▶ TASK
Each line of the records that holds "endofpacket" should be shown in full.

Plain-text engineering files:
===
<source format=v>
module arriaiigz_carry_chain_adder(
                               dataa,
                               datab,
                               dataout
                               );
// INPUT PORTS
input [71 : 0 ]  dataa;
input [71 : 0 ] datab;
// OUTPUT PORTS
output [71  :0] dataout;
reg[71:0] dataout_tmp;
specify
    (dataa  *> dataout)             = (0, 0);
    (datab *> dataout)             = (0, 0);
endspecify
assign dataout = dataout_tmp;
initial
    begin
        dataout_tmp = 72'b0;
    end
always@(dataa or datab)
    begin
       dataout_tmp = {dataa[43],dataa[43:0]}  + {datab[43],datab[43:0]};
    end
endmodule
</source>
===
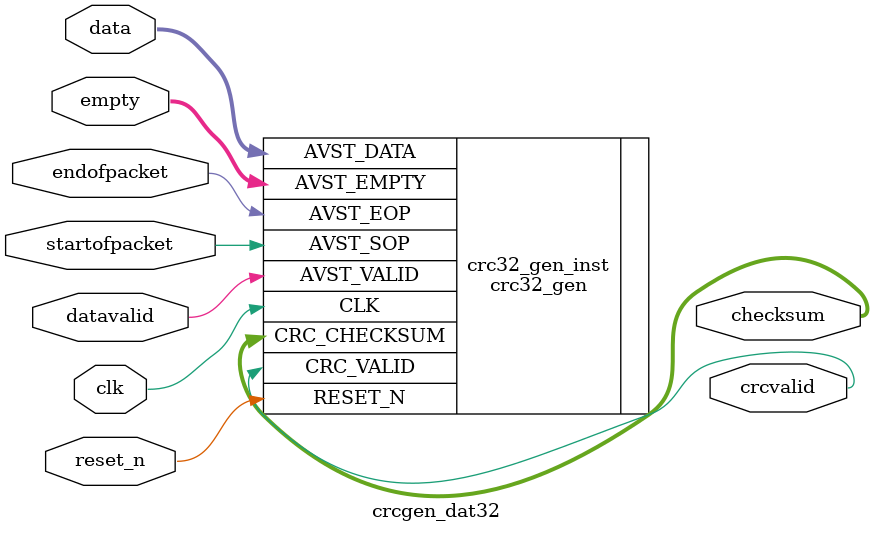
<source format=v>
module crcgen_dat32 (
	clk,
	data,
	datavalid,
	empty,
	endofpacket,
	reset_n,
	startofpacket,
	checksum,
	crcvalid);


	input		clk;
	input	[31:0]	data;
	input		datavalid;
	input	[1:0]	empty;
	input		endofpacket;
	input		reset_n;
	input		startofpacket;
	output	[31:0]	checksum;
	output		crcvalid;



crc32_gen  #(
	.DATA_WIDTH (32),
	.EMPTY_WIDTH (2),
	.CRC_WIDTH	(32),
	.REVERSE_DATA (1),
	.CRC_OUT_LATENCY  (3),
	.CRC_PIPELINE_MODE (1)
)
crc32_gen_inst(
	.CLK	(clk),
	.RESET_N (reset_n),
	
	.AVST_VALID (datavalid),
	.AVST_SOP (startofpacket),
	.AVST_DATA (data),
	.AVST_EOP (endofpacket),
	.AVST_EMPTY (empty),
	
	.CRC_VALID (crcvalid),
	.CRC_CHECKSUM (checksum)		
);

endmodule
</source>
===
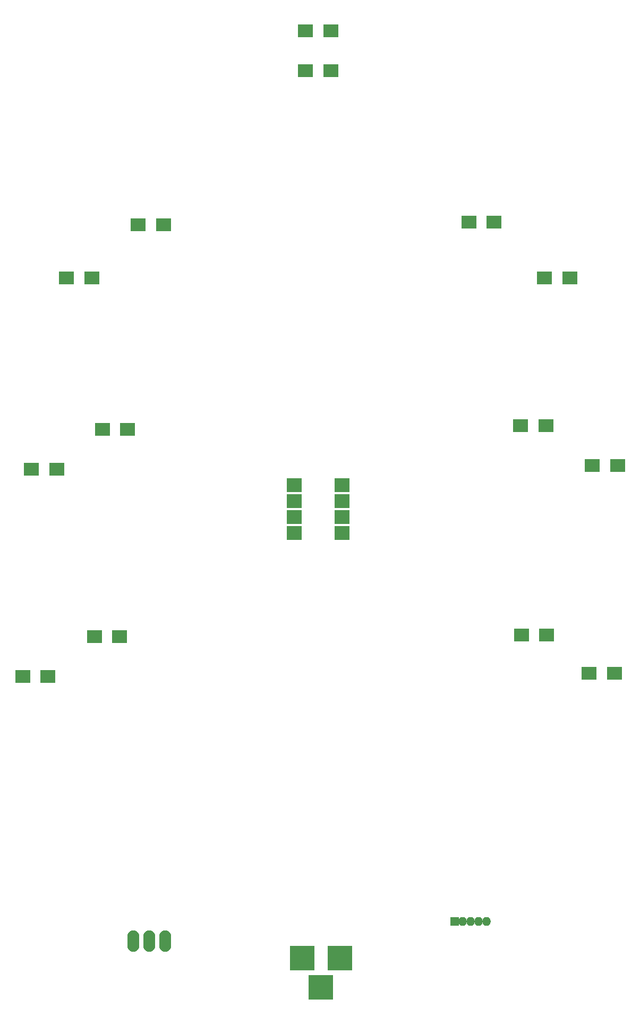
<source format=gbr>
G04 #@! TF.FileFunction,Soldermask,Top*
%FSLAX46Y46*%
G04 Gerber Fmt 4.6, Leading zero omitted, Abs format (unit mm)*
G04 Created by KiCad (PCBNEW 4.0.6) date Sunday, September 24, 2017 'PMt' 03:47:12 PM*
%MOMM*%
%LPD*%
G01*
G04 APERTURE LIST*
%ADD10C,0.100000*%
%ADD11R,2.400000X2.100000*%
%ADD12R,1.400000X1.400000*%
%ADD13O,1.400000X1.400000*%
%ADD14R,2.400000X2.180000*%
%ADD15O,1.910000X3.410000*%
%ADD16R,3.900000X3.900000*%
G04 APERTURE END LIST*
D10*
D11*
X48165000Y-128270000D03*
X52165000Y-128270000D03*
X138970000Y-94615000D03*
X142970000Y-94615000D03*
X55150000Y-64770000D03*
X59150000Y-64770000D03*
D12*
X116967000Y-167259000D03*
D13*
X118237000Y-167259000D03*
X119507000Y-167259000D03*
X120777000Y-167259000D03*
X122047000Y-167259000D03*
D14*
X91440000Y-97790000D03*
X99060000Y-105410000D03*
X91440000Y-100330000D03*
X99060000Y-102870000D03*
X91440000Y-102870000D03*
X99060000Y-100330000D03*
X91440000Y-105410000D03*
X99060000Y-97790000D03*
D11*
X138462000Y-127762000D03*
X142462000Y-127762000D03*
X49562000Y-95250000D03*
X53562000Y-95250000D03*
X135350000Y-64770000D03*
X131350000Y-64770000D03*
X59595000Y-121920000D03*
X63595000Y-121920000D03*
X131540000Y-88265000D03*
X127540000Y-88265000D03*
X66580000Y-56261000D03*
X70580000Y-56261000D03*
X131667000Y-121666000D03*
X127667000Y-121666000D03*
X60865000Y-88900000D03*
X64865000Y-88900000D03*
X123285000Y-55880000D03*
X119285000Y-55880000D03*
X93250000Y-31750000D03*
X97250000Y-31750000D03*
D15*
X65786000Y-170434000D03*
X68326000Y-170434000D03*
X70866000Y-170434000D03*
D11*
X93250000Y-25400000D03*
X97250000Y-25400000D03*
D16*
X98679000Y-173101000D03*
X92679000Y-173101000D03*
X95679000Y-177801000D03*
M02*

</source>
===
▶ SOLUTION TO THE EXERCISE
	endofpacket,
	input		endofpacket;
	.AVST_EOP (endofpacket),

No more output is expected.